Figure 4.

BmALP3 inhibits βγ-CAT by triggering the oxidation of BmALP1 and the dissociation of βγ-CAT. A, βγ-CAT was first incubated with BmALP3. Then, the state of BmALP1 was detected by Western blotting using an anti-BmALP1 antibody in nonreducing and reducing SDS-PAGE. B, βγ-CAT was first incubated with BmALP3. Then, the BmALP3 homodimer and monomer were detected by Western blotting using an anti-BmALP3 antibody in nonreducing SDS-PAGE (left), and the bands were semiquantified with ImageJ (right). The data represent the mean ± S.D. of triplicate samples. **, p < 0.01 by unpaired t test.
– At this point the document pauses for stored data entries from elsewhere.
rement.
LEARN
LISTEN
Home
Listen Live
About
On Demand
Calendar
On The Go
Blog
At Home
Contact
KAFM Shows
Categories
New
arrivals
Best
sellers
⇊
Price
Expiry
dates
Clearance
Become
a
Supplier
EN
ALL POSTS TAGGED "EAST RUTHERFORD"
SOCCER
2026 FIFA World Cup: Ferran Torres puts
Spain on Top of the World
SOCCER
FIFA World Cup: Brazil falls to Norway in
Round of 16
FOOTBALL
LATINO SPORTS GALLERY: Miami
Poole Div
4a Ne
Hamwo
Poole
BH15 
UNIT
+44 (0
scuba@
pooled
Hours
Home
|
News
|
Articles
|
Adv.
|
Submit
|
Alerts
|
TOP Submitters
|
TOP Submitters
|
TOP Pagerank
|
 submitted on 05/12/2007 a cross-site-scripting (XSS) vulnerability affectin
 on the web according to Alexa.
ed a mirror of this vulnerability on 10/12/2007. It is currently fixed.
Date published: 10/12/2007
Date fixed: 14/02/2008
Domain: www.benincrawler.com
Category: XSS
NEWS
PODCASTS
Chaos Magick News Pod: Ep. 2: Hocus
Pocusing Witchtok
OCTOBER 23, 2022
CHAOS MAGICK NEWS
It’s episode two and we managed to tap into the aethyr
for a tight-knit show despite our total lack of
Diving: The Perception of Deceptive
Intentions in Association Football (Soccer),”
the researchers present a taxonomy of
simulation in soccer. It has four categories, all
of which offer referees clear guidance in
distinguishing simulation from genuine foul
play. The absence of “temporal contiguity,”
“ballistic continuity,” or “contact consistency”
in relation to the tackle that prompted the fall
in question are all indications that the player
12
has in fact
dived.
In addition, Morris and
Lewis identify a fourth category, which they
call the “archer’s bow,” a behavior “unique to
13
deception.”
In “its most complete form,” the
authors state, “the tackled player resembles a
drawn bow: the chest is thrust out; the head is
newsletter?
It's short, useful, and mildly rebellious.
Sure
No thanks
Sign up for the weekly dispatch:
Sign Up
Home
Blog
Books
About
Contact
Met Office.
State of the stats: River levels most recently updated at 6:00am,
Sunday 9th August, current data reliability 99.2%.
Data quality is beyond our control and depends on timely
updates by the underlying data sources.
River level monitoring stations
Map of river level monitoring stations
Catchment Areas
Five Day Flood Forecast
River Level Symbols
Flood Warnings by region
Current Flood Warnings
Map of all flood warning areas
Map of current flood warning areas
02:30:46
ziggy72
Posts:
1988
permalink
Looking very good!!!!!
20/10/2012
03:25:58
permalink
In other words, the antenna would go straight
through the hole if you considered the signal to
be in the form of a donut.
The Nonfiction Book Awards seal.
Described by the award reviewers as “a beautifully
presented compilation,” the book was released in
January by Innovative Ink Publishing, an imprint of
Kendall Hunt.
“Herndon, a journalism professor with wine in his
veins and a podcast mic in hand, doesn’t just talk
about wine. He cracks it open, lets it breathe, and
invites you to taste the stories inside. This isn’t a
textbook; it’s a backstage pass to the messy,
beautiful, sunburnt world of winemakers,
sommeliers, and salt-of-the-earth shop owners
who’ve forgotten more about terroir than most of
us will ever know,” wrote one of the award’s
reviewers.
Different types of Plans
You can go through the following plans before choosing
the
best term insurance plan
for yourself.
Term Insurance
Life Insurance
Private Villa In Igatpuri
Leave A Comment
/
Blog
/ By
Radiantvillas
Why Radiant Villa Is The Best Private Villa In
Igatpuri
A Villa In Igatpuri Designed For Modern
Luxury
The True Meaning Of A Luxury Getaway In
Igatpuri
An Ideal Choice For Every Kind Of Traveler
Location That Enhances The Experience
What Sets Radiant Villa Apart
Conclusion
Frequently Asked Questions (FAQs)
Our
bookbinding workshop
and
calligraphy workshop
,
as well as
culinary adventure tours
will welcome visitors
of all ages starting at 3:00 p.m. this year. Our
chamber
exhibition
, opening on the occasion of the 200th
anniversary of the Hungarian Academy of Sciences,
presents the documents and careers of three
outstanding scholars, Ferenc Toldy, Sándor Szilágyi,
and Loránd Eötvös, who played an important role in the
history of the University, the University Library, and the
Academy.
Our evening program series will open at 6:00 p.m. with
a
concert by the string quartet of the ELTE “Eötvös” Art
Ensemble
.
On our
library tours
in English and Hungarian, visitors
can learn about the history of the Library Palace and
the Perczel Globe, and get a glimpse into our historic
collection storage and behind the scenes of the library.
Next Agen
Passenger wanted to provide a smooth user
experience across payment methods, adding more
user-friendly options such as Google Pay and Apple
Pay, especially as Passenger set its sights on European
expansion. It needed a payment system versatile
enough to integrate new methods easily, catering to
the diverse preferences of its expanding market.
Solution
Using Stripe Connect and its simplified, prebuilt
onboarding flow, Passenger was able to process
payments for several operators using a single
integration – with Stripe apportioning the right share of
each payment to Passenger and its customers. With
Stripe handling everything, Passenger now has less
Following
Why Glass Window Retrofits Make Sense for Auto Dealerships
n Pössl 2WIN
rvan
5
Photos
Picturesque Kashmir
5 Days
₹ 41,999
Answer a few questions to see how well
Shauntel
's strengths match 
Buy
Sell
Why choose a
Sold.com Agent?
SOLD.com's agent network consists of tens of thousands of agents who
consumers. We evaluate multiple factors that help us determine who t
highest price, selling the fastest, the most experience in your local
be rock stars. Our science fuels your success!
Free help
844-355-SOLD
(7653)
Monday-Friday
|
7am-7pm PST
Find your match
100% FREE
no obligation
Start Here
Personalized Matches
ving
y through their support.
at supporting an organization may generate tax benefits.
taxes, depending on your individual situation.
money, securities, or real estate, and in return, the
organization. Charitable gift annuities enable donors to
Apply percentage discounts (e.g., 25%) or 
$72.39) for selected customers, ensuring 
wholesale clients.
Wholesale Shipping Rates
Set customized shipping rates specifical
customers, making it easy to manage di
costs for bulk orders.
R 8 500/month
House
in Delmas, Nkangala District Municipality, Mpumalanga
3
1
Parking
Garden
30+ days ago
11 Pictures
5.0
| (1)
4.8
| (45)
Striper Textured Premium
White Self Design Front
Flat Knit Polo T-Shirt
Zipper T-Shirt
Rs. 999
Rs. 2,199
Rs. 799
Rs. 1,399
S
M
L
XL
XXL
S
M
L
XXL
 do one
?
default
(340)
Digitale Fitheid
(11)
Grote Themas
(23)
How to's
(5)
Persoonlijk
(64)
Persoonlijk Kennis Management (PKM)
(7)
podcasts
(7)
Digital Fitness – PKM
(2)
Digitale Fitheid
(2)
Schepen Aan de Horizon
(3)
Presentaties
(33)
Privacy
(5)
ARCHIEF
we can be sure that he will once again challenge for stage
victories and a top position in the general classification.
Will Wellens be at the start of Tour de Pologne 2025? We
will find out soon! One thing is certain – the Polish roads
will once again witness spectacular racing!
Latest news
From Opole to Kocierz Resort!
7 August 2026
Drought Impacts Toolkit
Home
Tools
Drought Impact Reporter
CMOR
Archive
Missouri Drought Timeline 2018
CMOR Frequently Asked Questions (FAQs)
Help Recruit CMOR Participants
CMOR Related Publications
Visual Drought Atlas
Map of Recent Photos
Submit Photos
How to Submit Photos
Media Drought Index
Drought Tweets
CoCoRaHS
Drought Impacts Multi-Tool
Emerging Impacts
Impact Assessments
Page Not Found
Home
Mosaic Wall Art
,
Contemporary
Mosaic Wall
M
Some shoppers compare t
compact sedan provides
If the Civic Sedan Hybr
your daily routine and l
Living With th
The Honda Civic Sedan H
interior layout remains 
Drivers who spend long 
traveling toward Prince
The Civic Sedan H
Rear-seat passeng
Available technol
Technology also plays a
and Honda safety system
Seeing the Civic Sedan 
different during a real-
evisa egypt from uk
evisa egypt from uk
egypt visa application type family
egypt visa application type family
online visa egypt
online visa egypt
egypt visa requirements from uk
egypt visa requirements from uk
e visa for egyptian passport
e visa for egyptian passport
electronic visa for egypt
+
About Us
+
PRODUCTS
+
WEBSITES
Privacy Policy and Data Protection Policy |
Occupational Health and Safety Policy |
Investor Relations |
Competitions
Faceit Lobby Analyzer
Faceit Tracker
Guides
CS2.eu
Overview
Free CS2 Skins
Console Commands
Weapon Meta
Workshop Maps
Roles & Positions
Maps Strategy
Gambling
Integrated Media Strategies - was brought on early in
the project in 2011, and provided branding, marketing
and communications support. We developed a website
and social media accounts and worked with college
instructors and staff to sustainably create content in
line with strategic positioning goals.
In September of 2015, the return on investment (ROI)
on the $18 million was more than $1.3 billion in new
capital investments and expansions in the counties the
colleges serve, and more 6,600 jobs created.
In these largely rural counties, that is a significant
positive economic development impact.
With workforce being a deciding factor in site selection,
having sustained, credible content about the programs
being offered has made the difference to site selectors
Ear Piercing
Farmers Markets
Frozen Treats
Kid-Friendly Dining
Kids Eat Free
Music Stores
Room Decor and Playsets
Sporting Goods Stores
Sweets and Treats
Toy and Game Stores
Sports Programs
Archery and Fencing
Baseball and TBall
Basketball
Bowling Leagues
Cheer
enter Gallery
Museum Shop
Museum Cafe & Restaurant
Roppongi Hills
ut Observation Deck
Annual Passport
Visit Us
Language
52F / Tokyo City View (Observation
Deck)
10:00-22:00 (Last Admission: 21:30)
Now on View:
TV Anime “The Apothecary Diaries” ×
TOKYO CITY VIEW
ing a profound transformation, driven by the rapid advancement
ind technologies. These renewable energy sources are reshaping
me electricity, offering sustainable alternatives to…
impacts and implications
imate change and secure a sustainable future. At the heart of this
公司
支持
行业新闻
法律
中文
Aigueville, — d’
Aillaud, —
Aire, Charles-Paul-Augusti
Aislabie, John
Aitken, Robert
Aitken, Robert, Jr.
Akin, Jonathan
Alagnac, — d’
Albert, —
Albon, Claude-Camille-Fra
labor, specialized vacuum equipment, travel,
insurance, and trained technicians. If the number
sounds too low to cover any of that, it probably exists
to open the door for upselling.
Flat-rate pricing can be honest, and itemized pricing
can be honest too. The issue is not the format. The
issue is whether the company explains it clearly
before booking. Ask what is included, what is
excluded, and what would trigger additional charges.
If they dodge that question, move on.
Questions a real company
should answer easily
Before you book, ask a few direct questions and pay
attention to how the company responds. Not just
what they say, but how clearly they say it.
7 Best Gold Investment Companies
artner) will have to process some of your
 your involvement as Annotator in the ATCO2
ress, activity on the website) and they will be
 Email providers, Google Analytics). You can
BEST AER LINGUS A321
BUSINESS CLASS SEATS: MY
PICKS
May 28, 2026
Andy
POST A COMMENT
C, recombinant rBmALP1 (WT) and rBmALP1 mutants were first incubated with BmALP3. Then, the state was detected by Western blotting using an anti-BmALP1 antibody in nonreducing SDS-PAGE. D, βγ-CAT was first incubated with BmALP3. Then, immunoprecipitation (IP) was performed with anti-BmALP1 and anti-BmTFF3 antibodies, and detection was performed by Western blotting (WB) using an anti-βγ-CAT antibody. E and F, toads were exposed to hypoxic conditions (10% oxygen) for different times and recovered under normal oxygen conditions (20.95%). The toad skin secretions were collected and diluted to 1 mg/ml. The BmALP3 homodimer and monomer were detected by Western blotting (top) and semiquantified with ImageJ (bottom) (E). The specific hemolytic activity of βγ-CAT in skin secretions was also detected (F). The data represent the mean ± S.D. from 6 toads. *, p < 0.05; ***, p < 0.001 by ANOVA with post hoc contrasts by Dunnett's multiple-comparison test. All of the data are representative of at least two independent experiments.